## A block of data
• • •
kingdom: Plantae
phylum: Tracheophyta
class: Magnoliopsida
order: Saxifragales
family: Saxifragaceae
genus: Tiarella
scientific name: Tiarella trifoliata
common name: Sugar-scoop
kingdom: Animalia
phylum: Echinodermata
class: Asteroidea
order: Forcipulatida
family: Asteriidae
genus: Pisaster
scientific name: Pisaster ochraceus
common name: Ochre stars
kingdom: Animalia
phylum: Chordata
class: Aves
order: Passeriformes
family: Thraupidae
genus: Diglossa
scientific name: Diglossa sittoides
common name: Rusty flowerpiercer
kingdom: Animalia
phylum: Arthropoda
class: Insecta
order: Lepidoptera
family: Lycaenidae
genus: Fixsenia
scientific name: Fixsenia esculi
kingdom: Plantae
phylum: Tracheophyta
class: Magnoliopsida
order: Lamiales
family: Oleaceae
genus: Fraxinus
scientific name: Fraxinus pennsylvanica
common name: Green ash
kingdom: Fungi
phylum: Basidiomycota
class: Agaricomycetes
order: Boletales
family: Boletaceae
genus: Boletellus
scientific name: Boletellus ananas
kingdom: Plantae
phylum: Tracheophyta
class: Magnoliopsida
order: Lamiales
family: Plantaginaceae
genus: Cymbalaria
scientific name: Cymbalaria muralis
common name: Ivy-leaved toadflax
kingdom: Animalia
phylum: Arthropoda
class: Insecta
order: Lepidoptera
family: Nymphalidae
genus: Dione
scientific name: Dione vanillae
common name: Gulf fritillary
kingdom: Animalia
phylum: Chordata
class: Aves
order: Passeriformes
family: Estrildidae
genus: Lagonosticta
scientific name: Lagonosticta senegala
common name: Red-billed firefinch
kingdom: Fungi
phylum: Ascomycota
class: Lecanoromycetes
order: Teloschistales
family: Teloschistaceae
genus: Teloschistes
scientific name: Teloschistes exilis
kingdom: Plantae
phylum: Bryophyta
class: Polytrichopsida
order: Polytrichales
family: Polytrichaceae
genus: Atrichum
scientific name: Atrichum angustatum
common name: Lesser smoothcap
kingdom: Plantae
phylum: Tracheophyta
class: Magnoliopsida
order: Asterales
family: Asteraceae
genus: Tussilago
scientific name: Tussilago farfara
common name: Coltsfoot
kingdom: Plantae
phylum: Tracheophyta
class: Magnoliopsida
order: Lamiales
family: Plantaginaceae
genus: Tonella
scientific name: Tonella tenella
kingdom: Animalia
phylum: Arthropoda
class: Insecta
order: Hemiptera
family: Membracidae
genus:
• • •
## EXERCISE AIM
Repeat every line of the block of data above, word for word and in the same order.

## RESULT OF THE TASK
kingdom: Plantae
phylum: Tracheophyta
class: Magnoliopsida
order: Saxifragales
family: Saxifragaceae
genus: Tiarella
scientific name: Tiarella trifoliata
common name: Sugar-scoop
kingdom: Animalia
phylum: Echinodermata
class: Asteroidea
order: Forcipulatida
family: Asteriidae
genus: Pisaster
scientific name: Pisaster ochraceus
common name: Ochre stars
kingdom: Animalia
phylum: Chordata
class: Aves
order: Passeriformes
family: Thraupidae
genus: Diglossa
scientific name: Diglossa sittoides
common name: Rusty flowerpiercer
kingdom: Animalia
phylum: Arthropoda
class: Insecta
order: Lepidoptera
family: Lycaenidae
genus: Fixsenia
scientific name: Fixsenia esculi
kingdom: Plantae
phylum: Tracheophyta
class: Magnoliopsida
order: Lamiales
family: Oleaceae
genus: Fraxinus
scientific name: Fraxinus pennsylvanica
common name: Green ash
kingdom: Fungi
phylum: Basidiomycota
class: Agaricomycetes
order: Boletales
family: Boletaceae
genus: Boletellus
scientific name: Boletellus ananas
kingdom: Plantae
phylum: Tracheophyta
class: Magnoliopsida
order: Lamiales
family: Plantaginaceae
genus: Cymbalaria
scientific name: Cymbalaria muralis
common name: Ivy-leaved toadflax
kingdom: Animalia
phylum: Arthropoda
class: Insecta
order: Lepidoptera
family: Nymphalidae
genus: Dione
scientific name: Dione vanillae
common name: Gulf fritillary
kingdom: Animalia
phylum: Chordata
class: Aves
order: Passeriformes
family: Estrildidae
genus: Lagonosticta
scientific name: Lagonosticta senegala
common name: Red-billed firefinch
kingdom: Fungi
phylum: Ascomycota
class: Lecanoromycetes
order: Teloschistales
family: Teloschistaceae
genus: Teloschistes
scientific name: Teloschistes exilis
kingdom: Plantae
phylum: Bryophyta
class: Polytrichopsida
order: Polytrichales
family: Polytrichaceae
genus: Atrichum
scientific name: Atrichum angustatum
common name: Lesser smoothcap
kingdom: Plantae
phylum: Tracheophyta
class: Magnoliopsida
order: Asterales
family: Asteraceae
genus: Tussilago
scientific name: Tussilago farfara
common name: Coltsfoot
kingdom: Plantae
phylum: Tracheophyta
class: Magnoliopsida
order: Lamiales
family: Plantaginaceae
genus: Tonella
scientific name: Tonella tenella
kingdom: Animalia
phylum: Arthropoda
class: Insecta
order: Hemiptera
family: Membracidae
genus:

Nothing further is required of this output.